On one mission, with time so tight, I. barely made it to the airfield in time for takeoff. His copilot was already waiting for him in the cockpit. I. jumped out of the car and climbed straight into the cockpit.
When he landed and got back in his car, the engine was still running.
What makes these missions complicated is that intelligence is hard to come by in Gaza. Israel left the main population centers in 1994 under the Oslo Accords, and while it remained inside the Jewish settlements until 2005, it was no longer in the cities. Practically, without daily contact inside the Strip, recruiting agents was hard.

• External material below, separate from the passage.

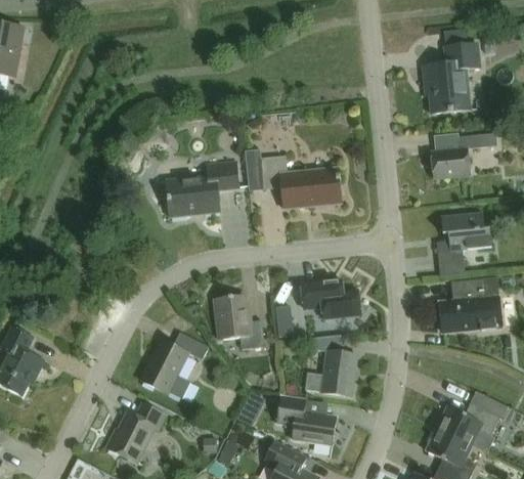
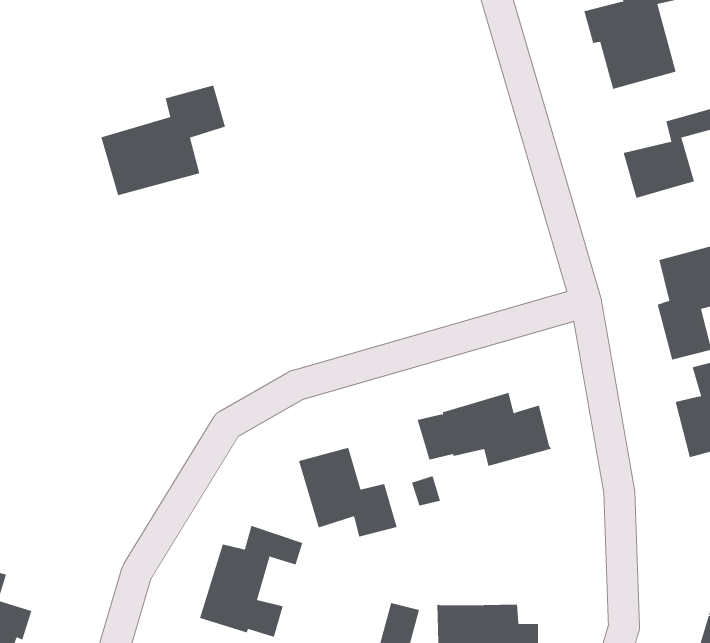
building: [245,150,342,209] -> none
building: [166,162,239,217] -> [101,85,226,196]
building: [305,334,357,396] -> none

Unlike Tehran, Damascus or Beirut, Gaza does not receive any tourists. A person who looks a little out of place or has an Arabic accent that sounds foreign is immediately suspicious and questioned by Hamas, which in any case is constantly hunting for spies and double agents.
Due to the difficulty in gathering intelligence, the IDF and the Shin Bet have developed a system over the years for “incriminating a target.” The idea is to be more stringent than usual, due to the difficulty in gathering intelligence, but also because of the common use of human shields by Gaza-based terrorist groups.
If, for example, a Palestinian informant provides details to Israel about a tunnel opening, that is not enough for the target to be considered incriminated and added to the IDF’s target bank. It needs a second source, some sort of signal intelligence (SIGINT), for example, that can validate what the informant told.
These restrictions were put in place after the Gaza war of 2014, also known as Operation Protective Edge, which lasted for 50 days and ended without a decisive victory. In the aftermath of the war – during which the IDF, Shin Bet and members of the security cabinet members argued whether Hamas would use its cross-border terrorist tunnels (it did) – the government decided that the Shin Bet would be the primary security agency entrusted with providing the official intelligence assessment over Gaza.
Fifty percent of targets are provided by the Shin Bet. The other half come from the IDF. Ahead of the May operation, Israel already had several thousand targets in preapproved target banks. These included the Metro but also terrorist safe houses, arms caches, rocket launchers, tunnel openings and more.
What Israel also did was use its unique “roof knocking” tactic before attacking buildings where terrorist groups stored weapons or built operation centers alongside civilians. In 208 cases, the Shin Bet called up the owners of the homes and warned them to leave. That is 208 times that Israel purposely gave away the element of surprise so it could strike a legitimate target without harming civilians.
“Every operation like this includes hundreds of hours of planning until an order to act is given,” explained Adin, the IAF general in charge of the Helicopter Division. “We plan the operation, we go over the munitions we will need to use, the pilots train, and we check everything – from the intelligence to the maintenance.”
It is a painstaking effort that continues all the time. With the expectation that another war will one day come, Israel always needs to be ready.